Cinnamon and Vanilla Style Muhallebi with Caramel Walnut Brittle Recipe
A gently spiced crème caramel finished with a crunchy walnut brittle and whipped cream.
Prep Time: 15 MIN
Total Time: 2 HR 45 MIN
Servings: 4
Ingredients
Muhallebi
575ml milk
1 cinnamon stick
1 sachet (49g) Betty Crocker™ Crème Caramel Mix
1 teaspoon vanilla
Caramel Walnut Brittle
1 teaspoon vegetable oil
125g caster sugar
100g walnuts, chopped
To Serve
1 sachet (35g) Betty Crocker™ Homestyle Whipping Cream Mix
115ml cold milk
Utensils
Medium pan
Wooden spoon
4 x 150ml molds/serving cups
Baking shallow pan
Large frying pan
Medium bowl
Electric mixer or whisk
Knife
Directions
- Heat milk and cinnamon stick to boiling in medium saucepan over medium-high heat. Add crème caramel mix; heat to boiling again with continuous stirring, ensuring powder has fully dissolved. Add vanilla; remove cinnamon stick.
- Pour mixture carefully into 4 (150ml capacity) heatproof molds or serving cups. Cool slightly, then refrigerate about 2 hours or until fully set.
- Brush oil in a shallow baking pan. Place sugar in large skillet. Place skillet over medium-high heat to melt sugar, swirling skillet occasionally to ensure it melts evenly – but do not stir, or it will crystallize. When sugar starts to turn golden, add walnuts. Stir briefly, then carefully pour onto oiled pan. Cool 10 minutes, then break into small pieces.

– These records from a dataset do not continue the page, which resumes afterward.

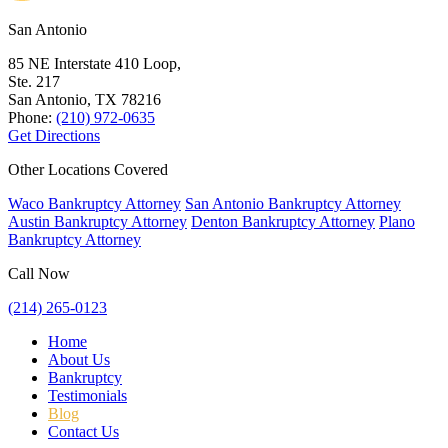
San Antonio
85 NE Interstate 410 Loop,
Ste. 217
San Antonio, TX
78216
Phone:
(210) 972-0635
Get Directions
Other Locations Covered
Waco Bankruptcy Attorney
San Antonio Bankruptcy Attorney
Austin Bankruptcy Attorney
Denton Bankruptcy Attorney
Plano
Bankruptcy Attorney
Call Now
(214) 265-0123
Home
About Us
Bankruptcy
Testimonials
Blog
Contact Us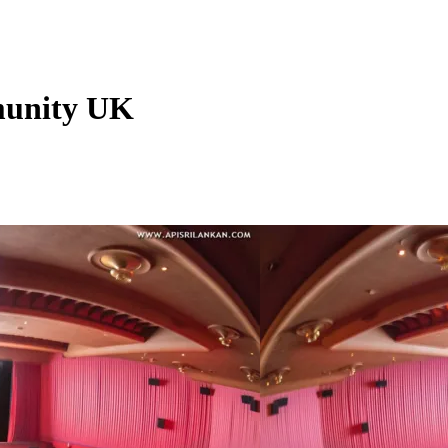
munity UK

- Beat whipping cream mix and cold milk in medium bowl as directed on package.
- Gently run knife around sides of mold, and turn out onto plates to serve. Serve with brittle and whipped cream.
Another way of ensuring the crème caramel comes out of the mold is to very quickly dip the bottom half of the mold into hot water. This heats the outside of the crème caramel up, so it slides out easily. You can serve the crème caramel in the molds or serving cups instead of turning out onto serving plates.